A. Guarantor has agreed to guarantee a portion of the payment obligations of Maker under the Note.

 

B. Guarantor is the sole member of the Maker, and Guarantor acknowledges and agrees that it will derive direct and indirect benefits from the execution and delivery of the Note by the Maker.

 

NOW, THEREFORE, Guarantor unconditionally guarantees and agrees as follows:

 

1. Guaranty.

 

(a) Guarantor hereby guarantees and promises to pay to Note Holder, on demand, in lawful money of the United States, in immediately available funds, all obligations owing by Maker to Note Holder under or in connection with the Note, including, without limitation, all principal indebtedness, interest, and any and all other obligations due and owing by Maker to Note Holder under any and all extensions, renewals, modifications, amendments or substitutions of the foregoing entered into in accordance with the Note or other Note Documents and the payment of all interest, fees, charges, reasonable attorneys’ fees and other amounts payable by Maker to Note Holder thereunder or in connection therewith (hereinafter collectively referred to as the “Guaranteed Obligations”). Guarantor does hereby agree that if any and all sums which are now or may hereafter become due from Maker to Note Holder under the Note are not paid by Maker in accordance with its terms for any reason whatsoever, Guarantor will immediately make such payments. Guarantor further agrees to pay Note Holder all expenses (including, without limitation, reasonable attorneys’ fees) paid or incurred by Note Holder in endeavoring to collect all or any portion of the amounts due under the Note, to enforce any other obligations guaranteed hereby, or to enforce this Guaranty.

 

(b) Notwithstanding the foregoing, the liability of Guarantor with respect to the Guaranteed Obligations shall be limited to an amount equal to ten percent (10%) of the principal amount of the Note plus accrued interest thereon (the “Guaranteed Note Amount”).

 

2. Remedies. If Guarantor fails to promptly perform its obligations under this Guaranty, Note Holder may from time to time, and without first requiring performance by Maker or exhausting any or all security for the Note, exercise any right, power and remedy available to Note Holder under this Guaranty or bring any action at law or in equity or both to compel Guarantor to perform its obligations hereunder, and to collect in any such action compensation for all loss, cost, damage, injury and expense sustained or incurred by Note Holder as a direct or indirect consequence of the failure of Guarantor to perform its obligations.

 

 

 

 

3. Rights of Note Holder.
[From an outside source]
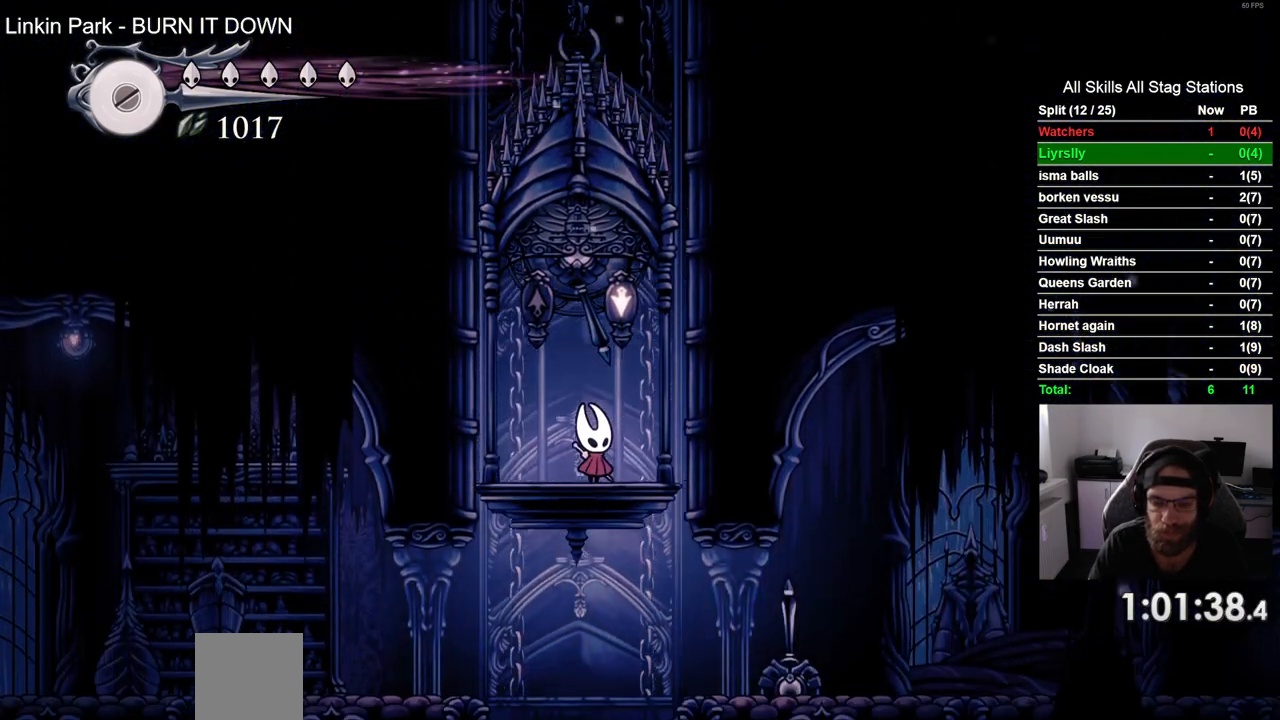
{"buttons": ["R2", "DPAD_RIGHT"], "left_stick": "center", "right_stick": "center", "events": [[100, "DPAD_RIGHT", "down"], [300, "R2", "down"]]}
Guarantor authorizes Note Holder, without giving notice to Guarantor or obtaining Guarantor’s consent and without affecting the liability of Guarantor, from time to time to: (a) renew or extend all or any portion of Maker’s obligations under the Note in accordance therewith; (b) declare all sums owing to Note Holder under the Note due and payable upon the occurrence of an Event of Default under the Note; (c) make non-material changes in the dates specified for payments of any sums payable in periodic installments under the Note; (d) otherwise modify any of the terms of the Note, except for changes in the manner by which rents, fees or charges are calculated under the Note (Guarantor acknowledges that if the Note so provides, said fees and charges may vary from time to time); (e) take and hold security from Maker for the performance of Maker’s obligations under the Note and exchange, enforce, waive and release any such security; (f) apply such security and direct the order or manner of sale thereof for the payment of the obligations of the Maker under the Note as Note Holder in its discretion may determine; (g) release, substitute or add any one or more guarantors of Maker’s obligations under the Note; (h) assign this Guaranty in whole or in part; and (i) assign, transfer or negotiate all or any part of the indebtedness guaranteed by this Guaranty in accordance with the Note.

 

4. Guarantor’s Waivers. Guarantor waives: (a) any defense based upon any legal disability or other defense of Maker, any other guarantor or other person, or by reason of the cessation or limitation of the liability of Maker from any cause other than full payment of all sums payable under the Note; (b) any defense based upon any lack of authority of the officers, directors, partners or agents acting or purporting to act on behalf of Maker or any principal of Maker or any defect in the formation of Maker or any principal of Maker; (c) any and all rights and defenses arising out of an election of remedies by Note Holder; (d) any defense based upon Note Holder’s failure to disclose to Guarantor any information concerning Maker’s financial condition or any other circumstances bearing on Maker’s ability to pay all sums payable under the Note; (e) any defense based upon any statute or rule of law which provides that the obligation of a surety must be neither larger in amount nor in any other respects more burdensome than that of a principal; (f) any defense based upon Note Holder’s election, in any proceeding instituted under the Federal Bankruptcy Code, of the application of Section 1111(b)(2) of the Federal Bankruptcy Code or any successor statute; (g) any defense based upon any borrowing or any grant of a security interest under Section 364 of the Federal Bankruptcy Code; (h) any right of subrogation, any right to enforce any remedy which Note Holder may have against Maker and any right to participate in, or benefit from, any security for the obligations of Maker under the Note; (i) presentment, demand, protest and notice of any kind; and (j) the benefit of any statute of limitations affecting the liability of Guarantor hereunder or the enforcement hereof. Finally, Guarantor agrees that the performance of any act or any payment which tolls any statute of limitations applicable to the Note shall similarly operate to toll the statute of limitations applicable to Guarantor’s liability hereunder.

 

5. Additional and Independent Obligation. This Guaranty is a continuing guaranty of payment and not of collection and cannot be revoked by Guarantor and shall continue to be effective with respect to any obligations referenced in Section 1 hereof arising or created after any attempted revocation hereof. The obligations of Guarantor hereunder shall be in addition to and shall not limit or in any way affect the obligations of Guarantor under any other existing or future guaranties unless said other guaranties are expressly modified or revoked in writing. This Guaranty is independent of the obligations of Maker under the Note. Note Holder may bring a separate action to enforce the provisions hereof against Guarantor without taking action against Maker or any other party or joining Maker or any other party as a party to such action.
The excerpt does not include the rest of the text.